This first book-length treatment of the life and work of Christine Frederick (1883-1970) reveals an important dilemma that faced educated women of the early twentieth century. Contrary to her professional role as home efficiency expert, advertising consultant, and consumer advocate, Christine Frederick espoused the nineteenth-century ideal of preserving the virtuous home—and a woman's place in it. In an effort to reconcile her desire to succeed in the public sphere of modernization and consumerism with the knowledge that most middle-class Americans still held traditional beliefs about gender roles, Frederick fashioned a career for herself that encouraged other women to remain at home.

With the rise of home economics and scientific management, Frederick—college-educated but confined to the drudgery of housework—devised a plan for bringing the public sphere into the domestic. Her home would become her factory. She learned how to standardize tasks by observing labor-saving devices in industry and then applied this knowledge to housework. She standardized dishwashing, for example, by breaking the job into three separate operations: scraping and stacking, washing, and drying and putting away. Determined to train women to become proficient homemakers and efficient managers, Frederick secured a job writing articles for the Ladies' Home Journal. A professional career as home efficiency expert later expanded to include advertising consultant and consumer advocate. Frederick assured male advertisers that she knew women well and promised to help them sell to "Mrs. Consumer."

While Frederick sought the power and influence available only to men, she promoted a division of labor by gender and therefore served the fall of the early-twentieth-century wave of feminism. Rutherford's engaging account of Christine Frederick's life reflects a dilemma that continues to affect women today—whether to seek professional gratification or adhere to traditional family values.

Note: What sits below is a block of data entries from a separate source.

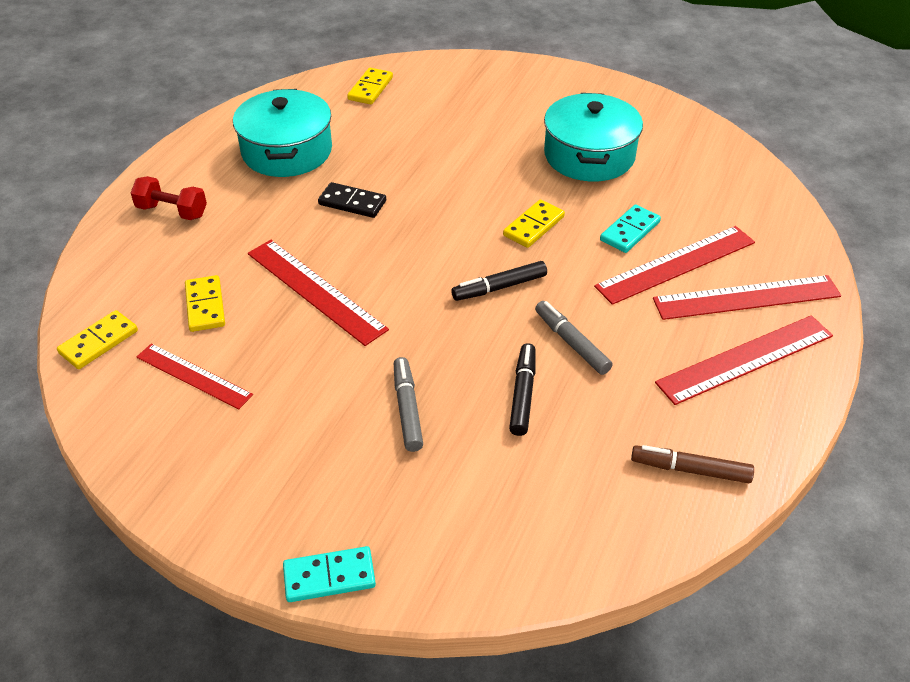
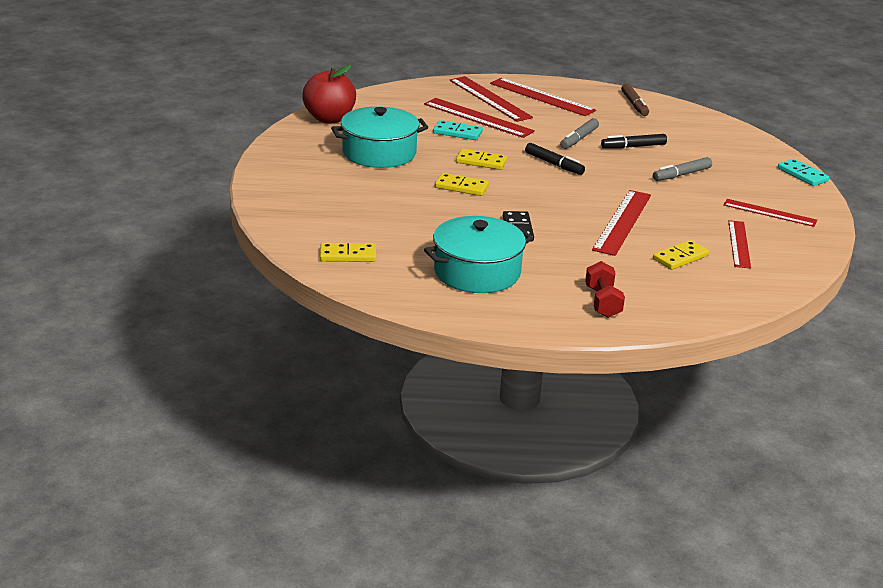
camera: 115 degrees left, 15 degrees down
(98, 342) = (756, 287): yellow domino -> yellow domino (461, 187)
(244, 455) = (769, 213): none -> red ruler
(701, 141) = (329, 119): none -> red apple

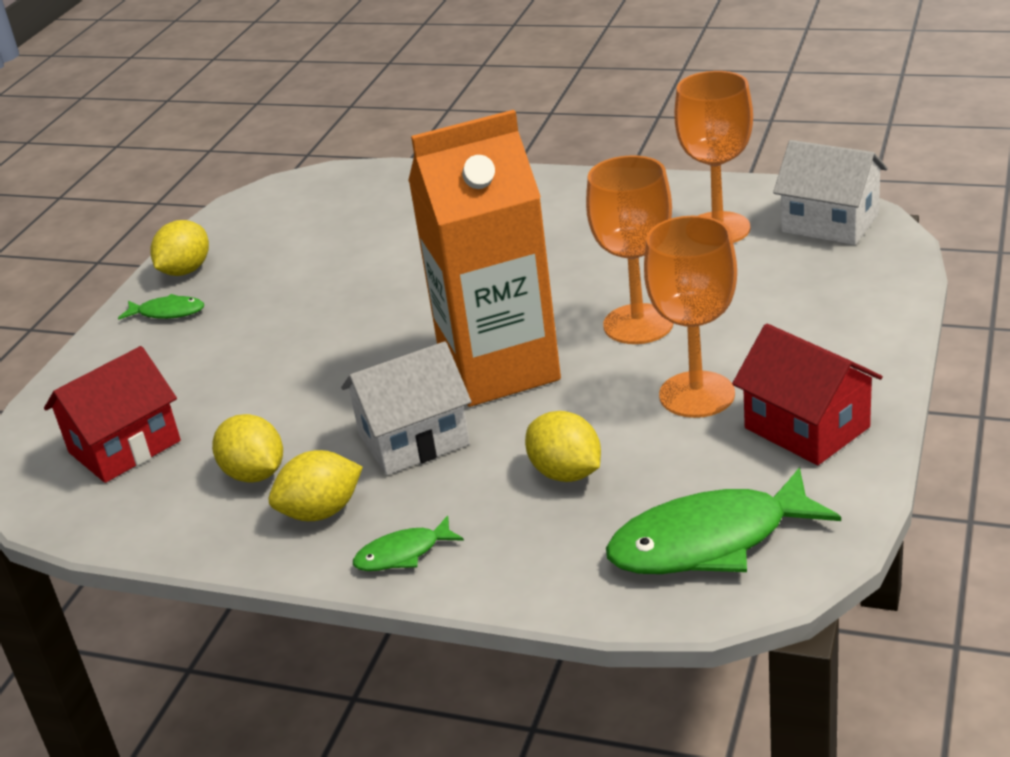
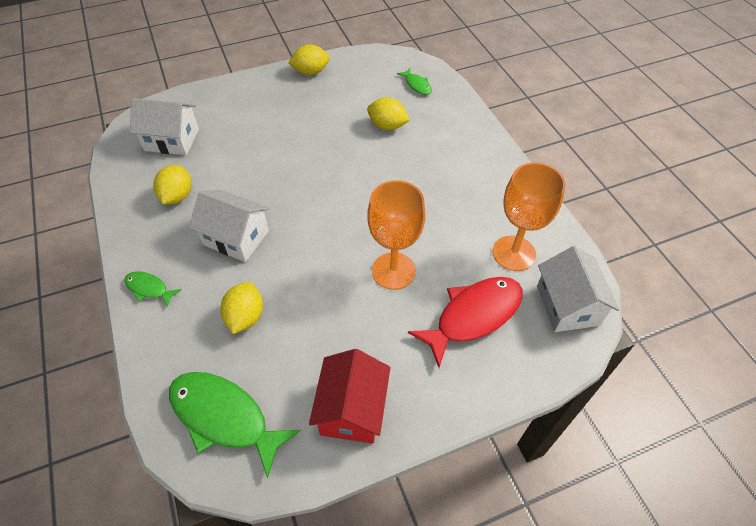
camera: 45 degrees right, 20 degrees up
(124, 446) = (172, 140): red house -> white house
(167, 312) = (275, 88): green fish -> green fish (417, 85)
(321, 512) = (163, 238): yellow lemon -> yellow lemon (387, 126)
(499, 369) = (313, 235): orange carton -> none
(697, 394) = (348, 336): orange goblet -> none
(773, 290) = (473, 316): none -> red fish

An engaging biography that simultaneously illuminates the relations between women's private and public lives and advances our understanding of the growth of their public initiatives during the Progressive Era.

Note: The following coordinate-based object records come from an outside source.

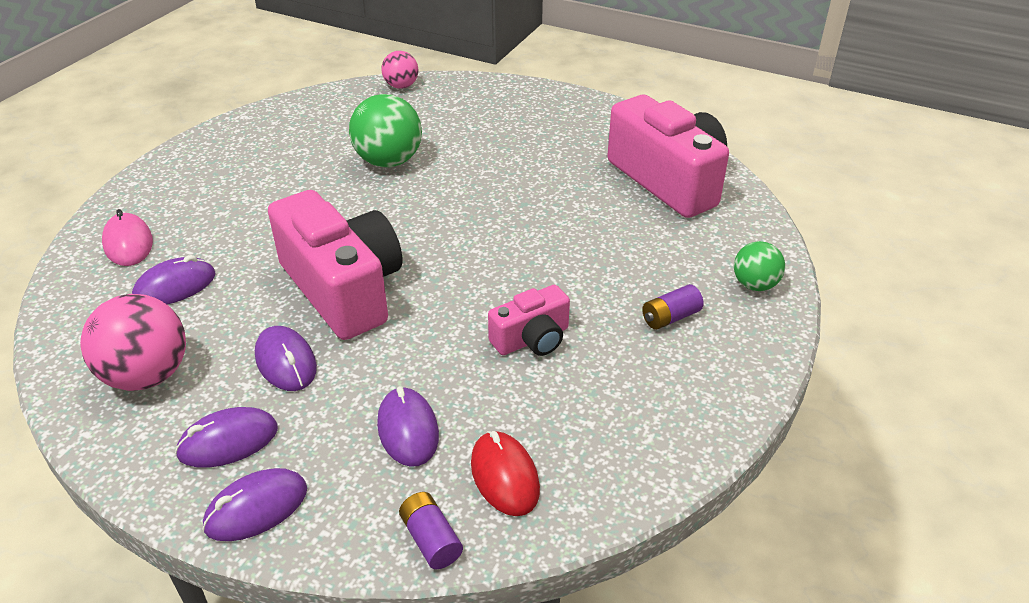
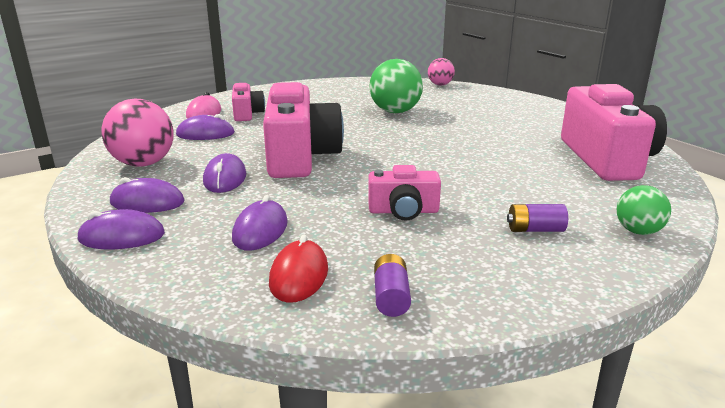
camera: 30 degrees right, 15 degrees down
(194, 225) = (247, 114): none -> pink camera
(431, 539) = (205, 291): purple battery -> purple battery (391, 297)

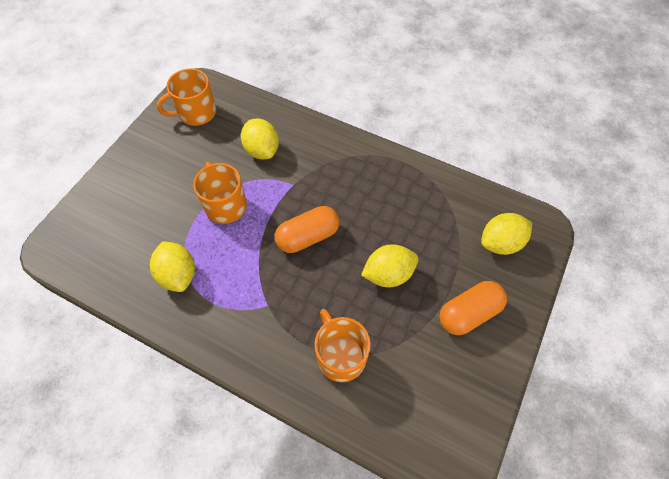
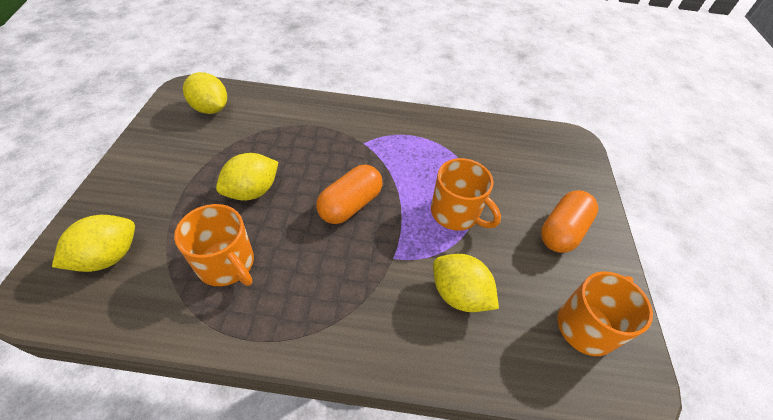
camera: 155 degrees right, 10 degrees down
(178, 274) = (454, 146): yellow lemon -> yellow lemon (210, 109)
(341, 356) = (286, 125): orange mug -> orange mug (226, 264)
(469, 313) = (163, 177): orange capsule -> orange capsule (562, 231)

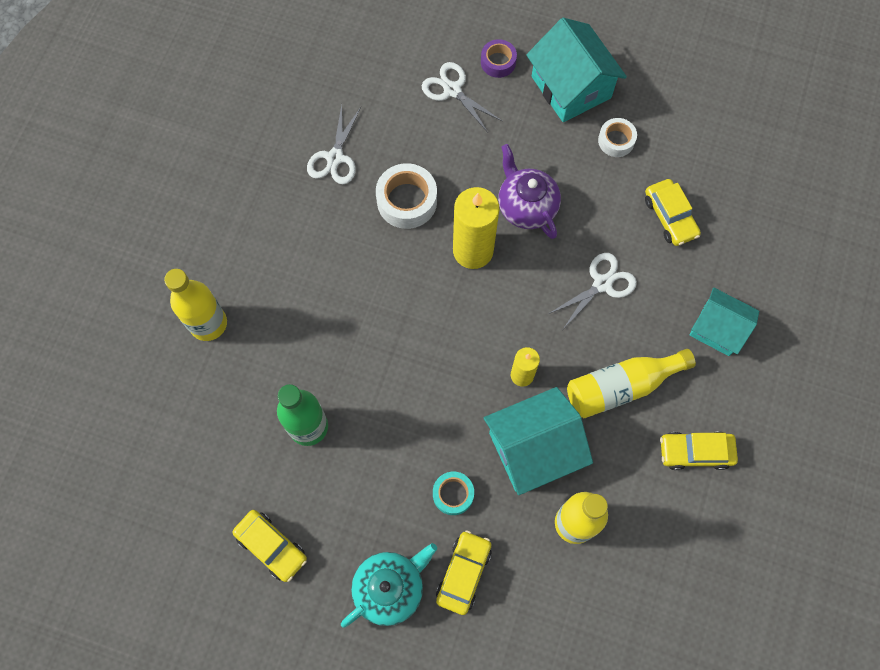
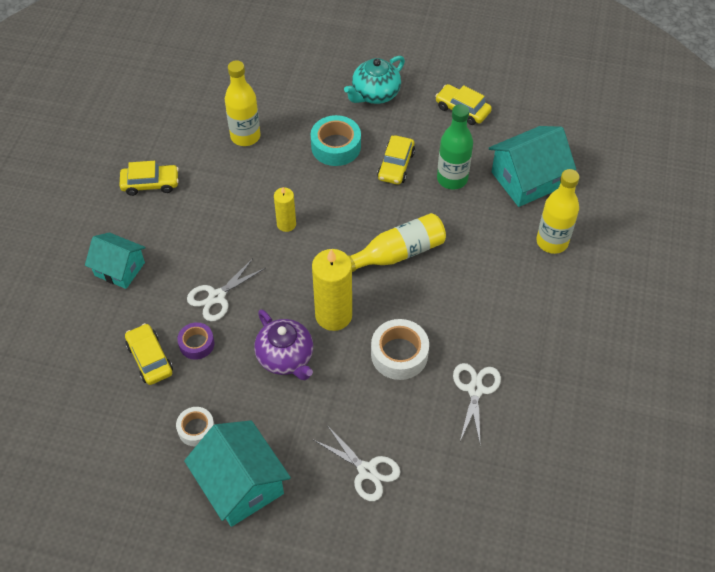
camera: 175 degrees right, 15 degrees down
(453, 494) = (336, 146): turquoise tape -> turquoise tape, size x1.62
(463, 573) = (324, 105): yellow car -> yellow car (396, 165)
(498, 62) = (320, 508): purple tape -> purple tape (196, 344)
(533, 448) = (276, 177): turquoise house -> turquoise house (527, 179)
(621, 387) = (205, 222): yellow bottle -> yellow bottle (398, 253)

—Elizabeth Fox-Genovese, Eleanore Raoul Professor of History, Emory University

A significant contribution to women's studies and American history.

—Natalie A. Naylor, Professor of History Emerita, Hofstra University

Rutherford provides a valuable addition to the literature of gender studies and domestic technology in this account of the enigmatic Christine Frederick. . . . Part biography, part review of the failure of early-twentieth-century feminism, the professionalization of home economics, business and advertising history, and the development and marketing of new household technology, this book melds all into a coherent study of an important, complex, not always likeable, but ultimately sympathetic character.

Choice

This fascinating study weaves together Frederick's life and her many social and political contexts. . . . This biography balances exposure of Christine Frederick's contradictions with respect for her many professional accomplishments. . . . Christine Frederick was at the cutting edge of the development of consumer culture, and this biography will be of value to anyone interested in the ways in which public and private continually informed each other in the early twentieth century.

Journal of American History

Provides a valuable perspective through which to understand the rise of modern consumer society.

Enterprise & Society

Reviewing the literature of domestic science and biographies of many of the main figures working in domestic science during Frederick's life, such as Ellen Swallow Richards and Isabel Bevier, Rutherford's work is a welcome addition to the literature. . . . A very readable and thoroughly documented work.

H-Women

Expertly written and researched, as well as undeniably engaging.

History: Reviews of New Books

Rutherford has made a useful contribution to the history of women, domesticity, and consumer culture. She has portrayed the constraints, accomplishments, and shortcomings of Frederick's life in a historically meaningful way that has profound and unsettling contemporary relevance.

Gastronomica

About the Author/Editor

JANICE WILLIAMS RUTHERFORD is an assistant professor and Coordinator of Museum Studies at the University of Oregon.